----- DATASET RECORDS -----
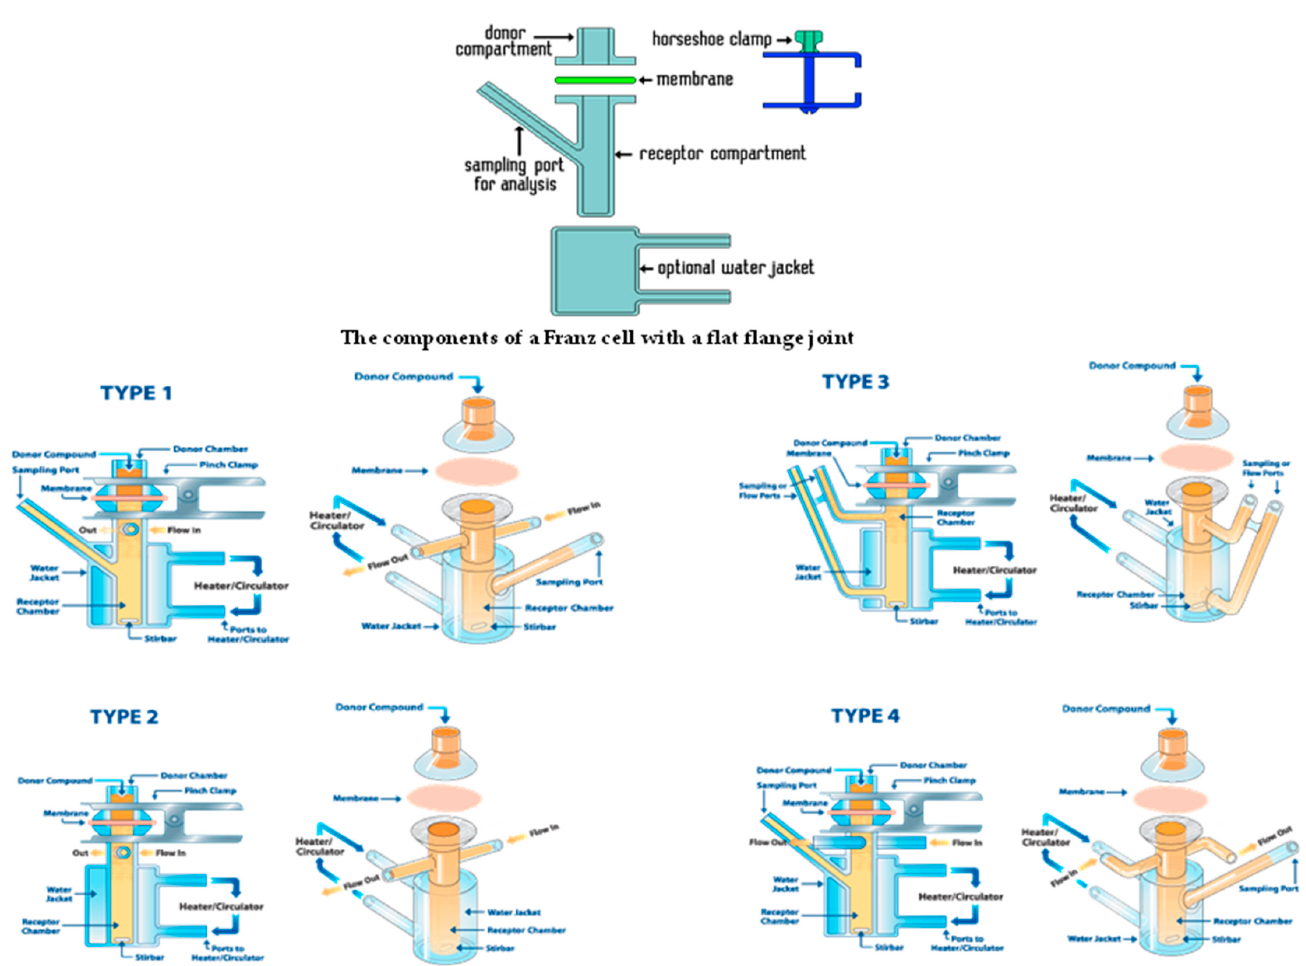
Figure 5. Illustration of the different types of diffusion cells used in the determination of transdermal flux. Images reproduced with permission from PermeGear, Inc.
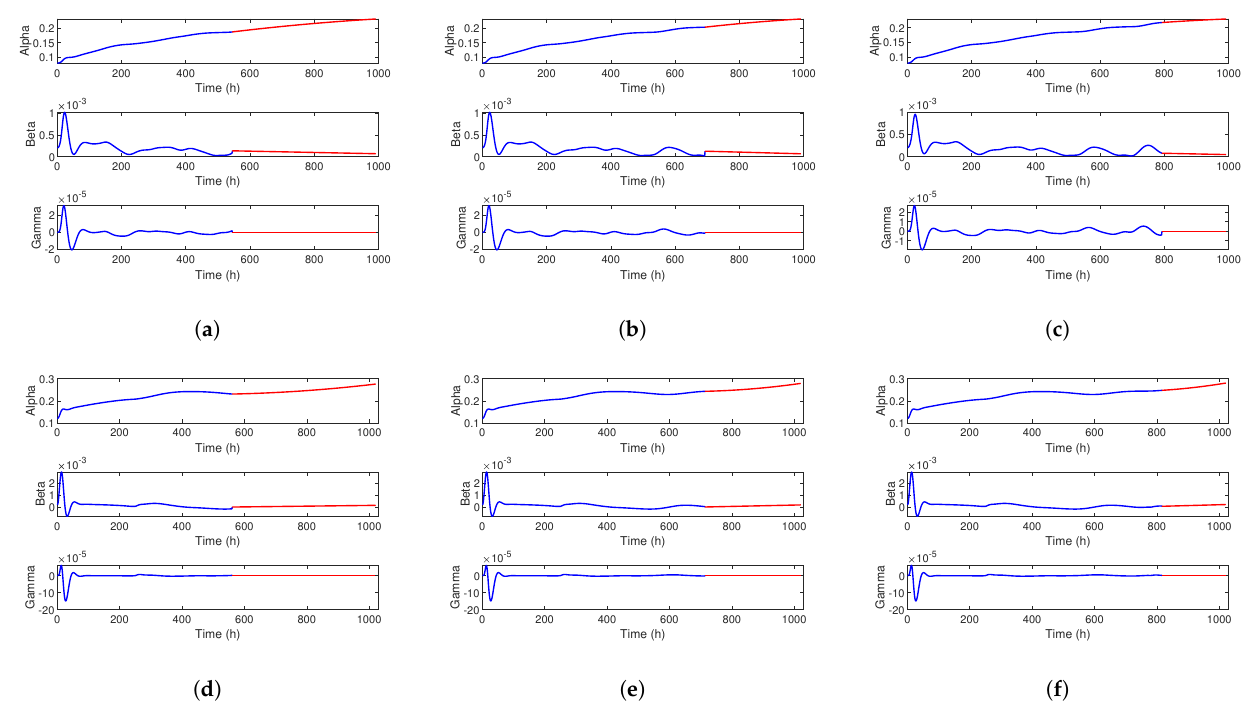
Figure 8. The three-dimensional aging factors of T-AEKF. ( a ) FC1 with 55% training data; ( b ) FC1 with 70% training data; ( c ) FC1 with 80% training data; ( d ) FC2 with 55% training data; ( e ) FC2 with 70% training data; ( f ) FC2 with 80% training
-----
----- DATASET RECORDS -----
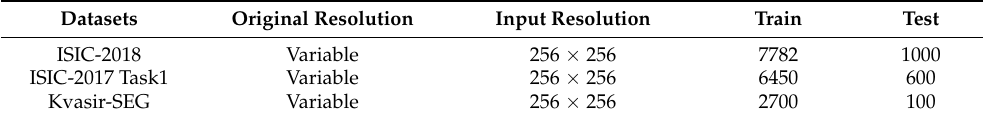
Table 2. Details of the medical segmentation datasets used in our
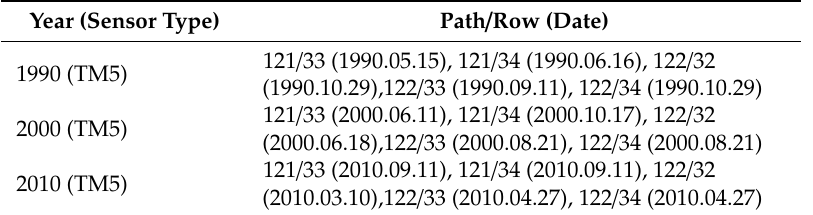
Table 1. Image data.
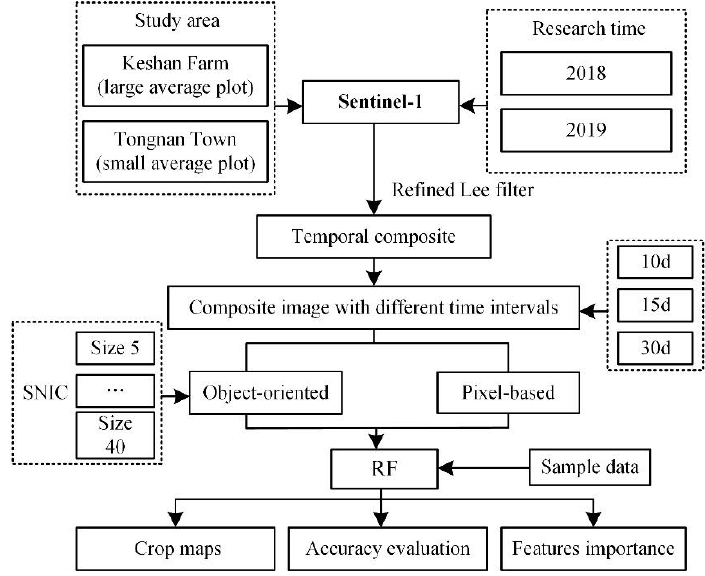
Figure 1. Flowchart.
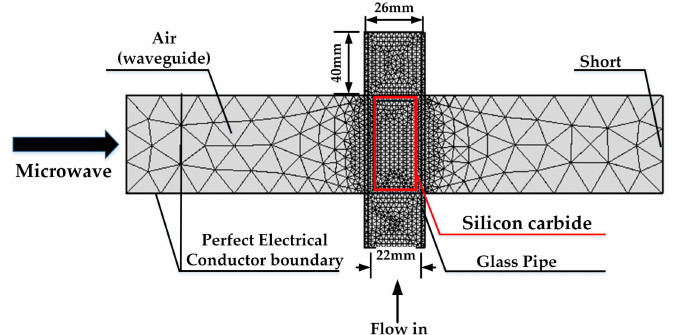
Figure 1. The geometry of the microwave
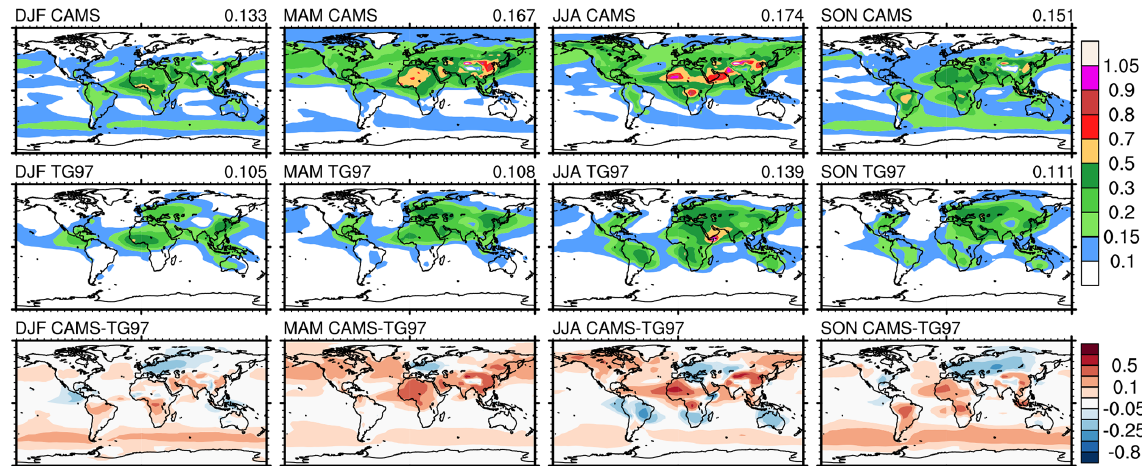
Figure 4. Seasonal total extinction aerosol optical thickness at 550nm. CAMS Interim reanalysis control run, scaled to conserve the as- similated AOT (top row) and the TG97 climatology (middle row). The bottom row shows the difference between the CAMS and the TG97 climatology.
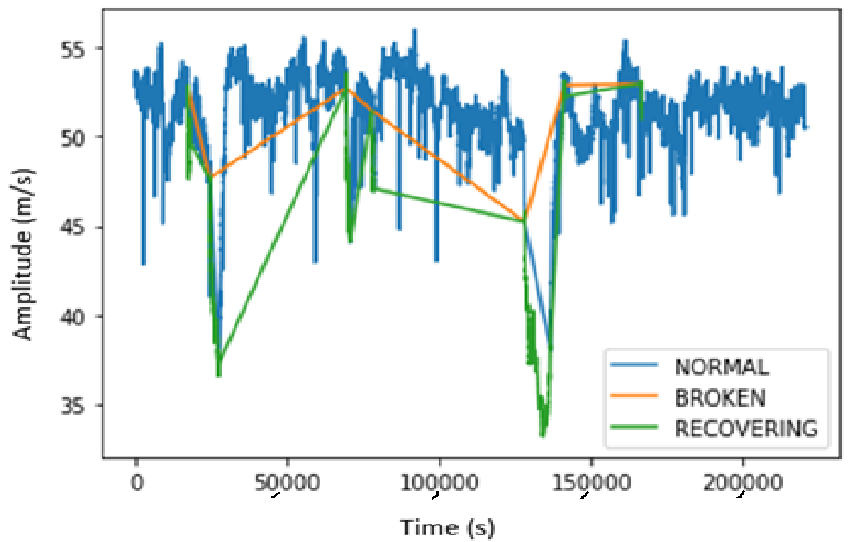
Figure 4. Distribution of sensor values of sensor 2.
-----
- TASK STATEMENT
Within the listing above, print exactly the stretch beginning at the line that contains "Figure 5. Illustration" and finishing at the line that contains "Figure 8. The", ends kept, pictures left out, and nothing more.

- EXERCISE ANSWER
Figure 5. Illustration of the different types of diffusion cells used in the determination of transdermal flux. Images reproduced with permission from PermeGear, Inc.
Figure 8. The three-dimensional aging factors of T-AEKF. ( a ) FC1 with 55% training data; ( b ) FC1 with 70% training data; ( c ) FC1 with 80% training data; ( d ) FC2 with 55% training data; ( e ) FC2 with 70% training data; ( f ) FC2 with 80% training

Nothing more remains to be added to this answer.